Il était une fois. Il était deux fois. Il était trois fois. Il était que, cette fois, ça ne se passera pas comme ça. Tudo está bem quando acaba bem, e Céline e Julie podem enfim ir fazer o tal passeio de barco que o título prometia, acompanhadas pela pequena Madlyn que resgataram de uma prisão tão certa como a morte. Mas o filme não termina aí; duas breves cenas no mínimo ambíguas bastam para colocar novamente em marcha a engrenagem implacável da ficção : na primeira, vemos, no lago onde Céline, Julie e Madlyn fazem o seu passeio, um outro barco onde se encontram o pai e as duas amantes; na segunda, é retomado o encontro inicial, mas desta vez é Julie que choca com Céline, que a persegue. Com estas cenas, instala-se definitivamente a dúvida sobre o estatuto ontológico e a relação metanarrativa que se estabelece entre as várias camadas que compõem o universo do filme de Rivette: terá a intriga da casa da rua Nadir-aux-Pommes transbordado para o quotidiano de Céline e Julie, ou foi o território da ficção que se expandiu de modo a engolir também o mundo real, fazendo de Céline e Julie meros peões do jogo do qual elas se julgavam mestres? Ainda assim, há que admitir que elas não parecem muito incomodadas com a eventual permeabilidade entre o real e a ficção, porque para elas tudo é um jogo, e no jogo tudo é possível. Gosto de imaginar que se Céline e Julie fumassem, certamente seriam cigarros da marca Players’, a mesma na origem da decisão de Celia Teasdale (Sabine Azéma) no início de Smoking / No Smoking (Fumar / Não fumar, 1993) de Alain Resnais.

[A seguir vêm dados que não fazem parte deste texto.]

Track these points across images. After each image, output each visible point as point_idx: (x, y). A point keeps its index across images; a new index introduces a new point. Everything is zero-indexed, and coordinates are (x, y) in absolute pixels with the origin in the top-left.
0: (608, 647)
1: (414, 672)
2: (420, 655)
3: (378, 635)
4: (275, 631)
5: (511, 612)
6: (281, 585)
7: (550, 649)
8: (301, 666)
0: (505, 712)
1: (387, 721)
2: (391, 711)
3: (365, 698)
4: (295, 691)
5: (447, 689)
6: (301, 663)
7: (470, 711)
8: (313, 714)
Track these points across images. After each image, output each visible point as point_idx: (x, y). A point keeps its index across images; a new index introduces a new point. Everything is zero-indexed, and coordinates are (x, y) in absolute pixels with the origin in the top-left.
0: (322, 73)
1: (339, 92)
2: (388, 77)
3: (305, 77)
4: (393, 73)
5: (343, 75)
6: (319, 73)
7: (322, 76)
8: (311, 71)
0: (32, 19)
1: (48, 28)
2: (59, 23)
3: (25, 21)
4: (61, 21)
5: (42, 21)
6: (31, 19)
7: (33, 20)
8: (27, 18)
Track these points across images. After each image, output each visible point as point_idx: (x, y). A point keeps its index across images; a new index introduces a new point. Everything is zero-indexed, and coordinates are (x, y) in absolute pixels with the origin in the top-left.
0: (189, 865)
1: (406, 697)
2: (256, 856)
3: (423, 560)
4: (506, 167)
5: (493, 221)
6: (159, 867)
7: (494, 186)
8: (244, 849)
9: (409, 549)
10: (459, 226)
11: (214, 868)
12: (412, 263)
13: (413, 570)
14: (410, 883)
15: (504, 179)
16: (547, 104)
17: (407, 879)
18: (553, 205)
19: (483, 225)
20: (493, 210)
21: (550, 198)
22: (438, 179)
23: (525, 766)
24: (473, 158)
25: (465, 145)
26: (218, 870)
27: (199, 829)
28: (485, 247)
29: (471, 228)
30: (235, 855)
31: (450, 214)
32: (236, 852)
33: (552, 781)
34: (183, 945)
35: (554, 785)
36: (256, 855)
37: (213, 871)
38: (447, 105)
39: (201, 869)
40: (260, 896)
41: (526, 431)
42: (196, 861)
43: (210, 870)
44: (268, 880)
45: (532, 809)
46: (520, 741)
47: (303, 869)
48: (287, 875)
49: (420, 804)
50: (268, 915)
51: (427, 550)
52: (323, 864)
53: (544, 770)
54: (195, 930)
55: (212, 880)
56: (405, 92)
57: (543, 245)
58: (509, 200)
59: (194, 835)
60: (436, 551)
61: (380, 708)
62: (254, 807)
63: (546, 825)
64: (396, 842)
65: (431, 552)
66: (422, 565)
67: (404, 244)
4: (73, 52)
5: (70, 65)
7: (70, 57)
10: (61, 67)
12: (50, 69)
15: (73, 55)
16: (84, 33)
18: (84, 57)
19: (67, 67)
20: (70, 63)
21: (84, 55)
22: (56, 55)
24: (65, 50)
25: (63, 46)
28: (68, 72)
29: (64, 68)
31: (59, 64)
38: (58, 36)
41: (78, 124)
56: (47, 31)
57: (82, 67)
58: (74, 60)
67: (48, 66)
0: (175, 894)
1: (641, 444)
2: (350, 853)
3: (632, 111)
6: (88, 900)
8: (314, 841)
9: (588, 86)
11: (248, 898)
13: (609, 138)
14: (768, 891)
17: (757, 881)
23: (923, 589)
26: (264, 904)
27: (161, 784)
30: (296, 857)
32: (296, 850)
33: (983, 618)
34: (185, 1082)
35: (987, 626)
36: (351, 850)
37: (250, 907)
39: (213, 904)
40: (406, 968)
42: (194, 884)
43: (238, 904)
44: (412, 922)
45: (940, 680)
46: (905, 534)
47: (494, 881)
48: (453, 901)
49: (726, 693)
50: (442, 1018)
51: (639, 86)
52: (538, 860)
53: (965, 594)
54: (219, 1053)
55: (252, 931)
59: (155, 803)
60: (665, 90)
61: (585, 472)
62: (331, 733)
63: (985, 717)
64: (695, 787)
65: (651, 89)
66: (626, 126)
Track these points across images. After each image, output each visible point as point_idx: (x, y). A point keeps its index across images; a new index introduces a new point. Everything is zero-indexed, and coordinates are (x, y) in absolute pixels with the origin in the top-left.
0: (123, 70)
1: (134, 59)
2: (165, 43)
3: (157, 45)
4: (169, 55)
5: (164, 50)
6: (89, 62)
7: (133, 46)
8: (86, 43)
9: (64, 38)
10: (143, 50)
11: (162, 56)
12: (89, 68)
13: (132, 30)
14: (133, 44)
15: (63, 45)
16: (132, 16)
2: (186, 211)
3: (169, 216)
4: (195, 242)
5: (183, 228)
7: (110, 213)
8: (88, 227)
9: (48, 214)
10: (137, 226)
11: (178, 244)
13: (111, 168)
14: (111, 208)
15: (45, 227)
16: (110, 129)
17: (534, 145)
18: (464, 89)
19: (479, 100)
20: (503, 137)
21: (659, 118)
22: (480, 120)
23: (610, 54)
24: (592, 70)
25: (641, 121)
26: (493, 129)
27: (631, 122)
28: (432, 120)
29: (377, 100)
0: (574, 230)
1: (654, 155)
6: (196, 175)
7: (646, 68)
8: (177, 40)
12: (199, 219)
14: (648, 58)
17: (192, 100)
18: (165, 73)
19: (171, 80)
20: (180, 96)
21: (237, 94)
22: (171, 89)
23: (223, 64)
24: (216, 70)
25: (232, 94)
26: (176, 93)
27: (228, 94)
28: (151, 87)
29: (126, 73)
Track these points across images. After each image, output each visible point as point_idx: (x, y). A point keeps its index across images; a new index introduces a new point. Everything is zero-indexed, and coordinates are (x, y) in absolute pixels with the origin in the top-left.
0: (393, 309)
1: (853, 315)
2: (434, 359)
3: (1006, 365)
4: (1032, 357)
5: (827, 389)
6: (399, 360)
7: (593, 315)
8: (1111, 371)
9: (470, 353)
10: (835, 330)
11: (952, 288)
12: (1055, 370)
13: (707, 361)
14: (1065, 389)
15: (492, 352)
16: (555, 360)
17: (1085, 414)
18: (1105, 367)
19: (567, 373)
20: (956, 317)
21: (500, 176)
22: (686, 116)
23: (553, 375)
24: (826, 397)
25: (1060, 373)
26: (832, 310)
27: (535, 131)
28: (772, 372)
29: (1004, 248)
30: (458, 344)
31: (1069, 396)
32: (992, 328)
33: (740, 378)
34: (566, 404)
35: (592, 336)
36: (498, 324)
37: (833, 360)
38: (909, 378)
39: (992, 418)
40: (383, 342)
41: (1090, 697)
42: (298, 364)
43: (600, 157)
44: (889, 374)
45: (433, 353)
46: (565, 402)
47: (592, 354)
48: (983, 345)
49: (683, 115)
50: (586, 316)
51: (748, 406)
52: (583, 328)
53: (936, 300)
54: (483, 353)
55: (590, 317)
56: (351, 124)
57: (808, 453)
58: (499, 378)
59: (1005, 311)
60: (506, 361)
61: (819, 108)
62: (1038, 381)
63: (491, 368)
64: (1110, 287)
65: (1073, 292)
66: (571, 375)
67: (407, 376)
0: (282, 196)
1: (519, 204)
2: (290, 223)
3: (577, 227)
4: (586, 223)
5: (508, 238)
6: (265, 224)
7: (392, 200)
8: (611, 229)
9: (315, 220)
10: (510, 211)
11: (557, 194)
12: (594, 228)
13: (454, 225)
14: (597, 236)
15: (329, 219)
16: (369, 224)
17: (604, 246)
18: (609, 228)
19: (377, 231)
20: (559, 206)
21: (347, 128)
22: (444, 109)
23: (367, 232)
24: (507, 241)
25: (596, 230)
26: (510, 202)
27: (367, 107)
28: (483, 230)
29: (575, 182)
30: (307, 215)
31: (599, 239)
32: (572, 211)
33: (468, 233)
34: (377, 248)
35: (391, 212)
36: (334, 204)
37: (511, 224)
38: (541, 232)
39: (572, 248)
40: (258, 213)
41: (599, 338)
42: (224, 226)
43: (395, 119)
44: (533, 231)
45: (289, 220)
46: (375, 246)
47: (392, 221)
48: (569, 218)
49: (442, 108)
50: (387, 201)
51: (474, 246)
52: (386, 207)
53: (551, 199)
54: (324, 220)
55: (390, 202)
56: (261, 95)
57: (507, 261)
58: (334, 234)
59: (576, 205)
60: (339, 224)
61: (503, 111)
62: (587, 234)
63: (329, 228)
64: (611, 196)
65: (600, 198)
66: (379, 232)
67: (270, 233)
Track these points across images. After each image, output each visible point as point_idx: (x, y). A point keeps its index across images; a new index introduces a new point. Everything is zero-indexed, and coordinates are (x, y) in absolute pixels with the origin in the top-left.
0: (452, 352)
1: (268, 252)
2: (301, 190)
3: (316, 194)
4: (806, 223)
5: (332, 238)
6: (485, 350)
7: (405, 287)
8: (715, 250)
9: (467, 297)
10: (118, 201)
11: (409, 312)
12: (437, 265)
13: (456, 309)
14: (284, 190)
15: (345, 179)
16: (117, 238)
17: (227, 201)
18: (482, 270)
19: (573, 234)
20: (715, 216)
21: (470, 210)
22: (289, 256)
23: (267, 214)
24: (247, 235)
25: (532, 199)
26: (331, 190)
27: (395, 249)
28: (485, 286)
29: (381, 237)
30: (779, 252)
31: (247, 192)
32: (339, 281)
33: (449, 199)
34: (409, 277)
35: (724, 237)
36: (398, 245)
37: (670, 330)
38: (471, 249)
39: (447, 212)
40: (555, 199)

E quem conduz o barco que navega sobre as águas movediças da ficção?, poderia perguntar o próprio Rivette, num eco à derradeira questão que nos dirige David Lynch na terceira temporada de Twin Peaks: “We’re like the dreamer, who dreams and then lives inside the dream. But who is the dreamer?”. Deste sonhador que foi Rivette, lembremos o quanto a sua obra de auteur demiurgo se fez tantas vezes navegando através dos “vasos comunicantes” entre realidade, sonho e memória, progressivamente rumo a uma concepção mais coletiva, rizomática, do ato criativo. Assim, em vários dos seus filmes, não é raro vermos, para além de Rivette e dos seus colaboradores habituais, os nomes das próprias atrizes creditadas enquanto co-autoras (co-sonhadoras?) do argumento do filme que, reciprocamente, as sonha e as mostra a sonhar.